By Amaka Agwuegbo
The Managing Director of Lift Above Poverty Organisation, LAPO, Mr. Godwin Ehigiamusoe, has said that microfinance institutions are not a cure-all for poverty that is being experienced in the country.
Speaking on assessing the impact of MFIs on the poor, Ehigiamusoe said, world-over, MFIs are supported by government for them to be able to make meaningful impact on the customers.
“Though microfinance is intervention in poverty alleviation due to the low income of people, but world-over, MFIs are not cure-all for poverty but should be supported by government and other institutions for their impact to be felt.
“This is why in the policy framework of MFBs made room for the establishment of a Development Fund for microfinance banks.
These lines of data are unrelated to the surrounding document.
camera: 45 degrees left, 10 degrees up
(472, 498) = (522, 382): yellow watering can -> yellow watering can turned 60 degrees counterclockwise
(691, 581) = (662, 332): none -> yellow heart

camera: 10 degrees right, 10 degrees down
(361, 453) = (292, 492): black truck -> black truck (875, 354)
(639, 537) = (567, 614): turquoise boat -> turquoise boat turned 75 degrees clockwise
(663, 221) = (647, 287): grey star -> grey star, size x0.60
“Though LAPO has 335,000 active customers, but it is very clear that relative to the level of poverty in the country, we are just scratching the surface “Since the profiles of the customers of MFIs are made up of low income people that are excluded from the services of commercial banks, it is quite difficult to assess the impact of MFIs using conventional impact assessment tools because they are not always adequate to capture the level of impact being made by the MFIs.
“Assuming a poor woman who is only able to send only one of her child to school is assisted by an MFI to send the others to school, a lot of impact has been made in that family, though people may not notice the impact.”
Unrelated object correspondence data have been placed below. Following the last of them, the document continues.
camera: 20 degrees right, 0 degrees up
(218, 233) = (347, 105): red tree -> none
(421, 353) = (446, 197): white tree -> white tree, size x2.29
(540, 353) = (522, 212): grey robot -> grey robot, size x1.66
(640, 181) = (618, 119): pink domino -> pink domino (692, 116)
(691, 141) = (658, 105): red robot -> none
Ehigiamusoe also commended the commitment of the Central Bank of Nigeria (CBN) in making microfinance work for the active poor by embarking on the certification programme for microfinance practitioners.
“The certification programme for MFI operators would train us on the principles of microfinancing, thus, enable us to positively impact on and grow the sector and nation.”
Established in January 1986, Lift Above Poverty Organisation, LAPO, is a pro-poor social organization that seeks to promote economic empowerment through the provision of financial services on a sustainable basis.